● WHAT NEEDS TO BE DONE
Please return the lines below verbatim, beginning at the one that has "quelques millions d’Euros" and stopping after the one that has "Six salaire de", and add no other lines.

● STORED DATA
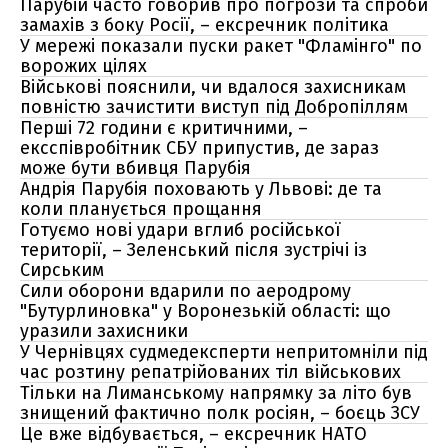
Парубій часто говорив про погрози та спроби
замахів з боку Росії, – ексречник політика
У мережі показали пуски ракет "Фламінго" по
ворожих цілях
Військові пояснили, чи вдалося захисникам
повністю зачистити виступ під Добропіллям
Перші 72 години є критичними, –
ексспівробітник СБУ припустив, де зараз
може бути вбивця Парубія
Андрія Парубія поховають у Львові: де та
коли планується прощання
Готуємо нові удари вглиб російської
території, – Зеленський після зустрічі із
Сирським
Сили оборони вдарили по аеродрому
"Бутурлиновка" у Воронезькій області: що
уразили захисники
У Чернівцях судмедексперти непритомніли під
час розтину репатрійованих тіл військових
Тільки на Лиманському напрямку за літо був
знищений фактично полк росіян, – боєць ЗСУ
Це вже відбувається, – ексречник НАТО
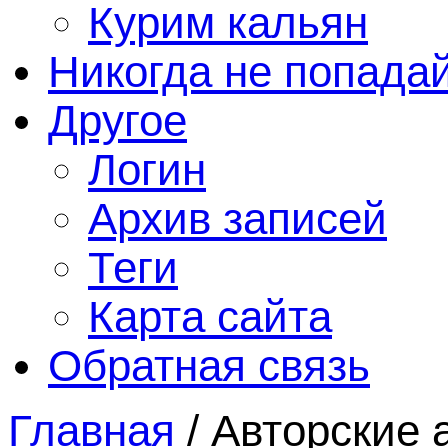
Курим кальян
Никогда не попада
Другое
Логин
Архив записей
Теги
Карта сайта
Обратная связь
Главная
/
Авторские 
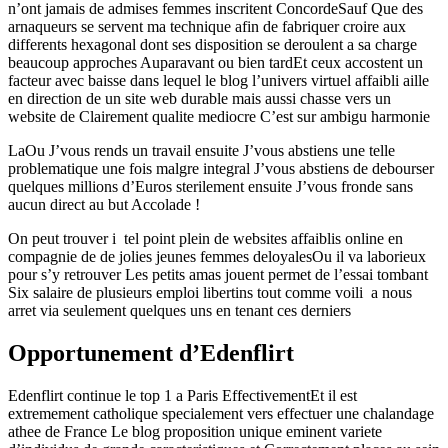
n’ont jamais de admises femmes inscritent ConcordeSauf Que des
arnaqueurs se servent ma technique afin de fabriquer croire aux
differents hexagonal dont ses disposition se deroulent a sa charge
beaucoup approches Auparavant ou bien tardEt ceux accostent un
facteur avec baisse dans lequel le blog l’univers virtuel affaibli aille
en direction de un site web durable mais aussi chasse vers un
website de Clairement qualite mediocre C’est sur ambigu harmonie
LaOu J’vous rends un travail ensuite J’vous abstiens une telle
problematique une fois malgre integral J’vous abstiens de debourser
quelques millions d’Euros sterilement ensuite J’vous fronde sans
aucun direct au but Accolade !
On peut trouver i tel point plein de websites affaiblis online en
compagnie de de jolies jeunes femmes deloyalesOu il va laborieux
pour s’y retrouver Les petits amas jouent permet de l’essai tombant
Six salaire de plusieurs emploi libertins tout comme voili a nous
arret via seulement quelques uns en tenant ces derniers
Opportunement d’Edenflirt
Edenflirt continue le top 1 a Paris EffectivementEt il est
extremement catholique specialement vers effectuer une chalandage
athee de France Le blog proposition unique eminent variete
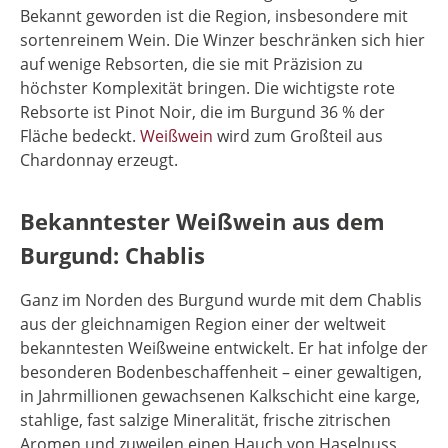
Bekannt geworden ist die Region, insbesondere mit
sortenreinem Wein. Die Winzer beschränken sich hier
auf wenige Rebsorten, die sie mit Präzision zu
höchster Komplexität bringen. Die wichtigste rote
Rebsorte ist Pinot Noir, die im Burgund 36 % der
Fläche bedeckt.
Weißwein
wird zum Großteil aus
Chardonnay erzeugt.
Bekanntester Weißwein aus dem
Burgund: Chablis
Ganz im Norden des Burgund wurde mit dem Chablis
aus der gleichnamigen Region einer der weltweit
bekanntesten Weißweine entwickelt. Er hat infolge der
besonderen Bodenbeschaffenheit – einer gewaltigen,
in Jahrmillionen gewachsenen Kalkschicht eine karge,
stahlige, fast salzige Mineralität, frische zitrischen
Aromen und zuweilen einen Hauch von Haselnuss,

● SOLUTION FOR THIS PROBLEM
quelques millions d’Euros sterilement ensuite J’vous fronde sans
aucun direct au but Accolade !
On peut trouver i tel point plein de websites affaiblis online en
compagnie de de jolies jeunes femmes deloyalesOu il va laborieux
pour s’y retrouver Les petits amas jouent permet de l’essai tombant
Six salaire de plusieurs emploi libertins tout comme voili a nous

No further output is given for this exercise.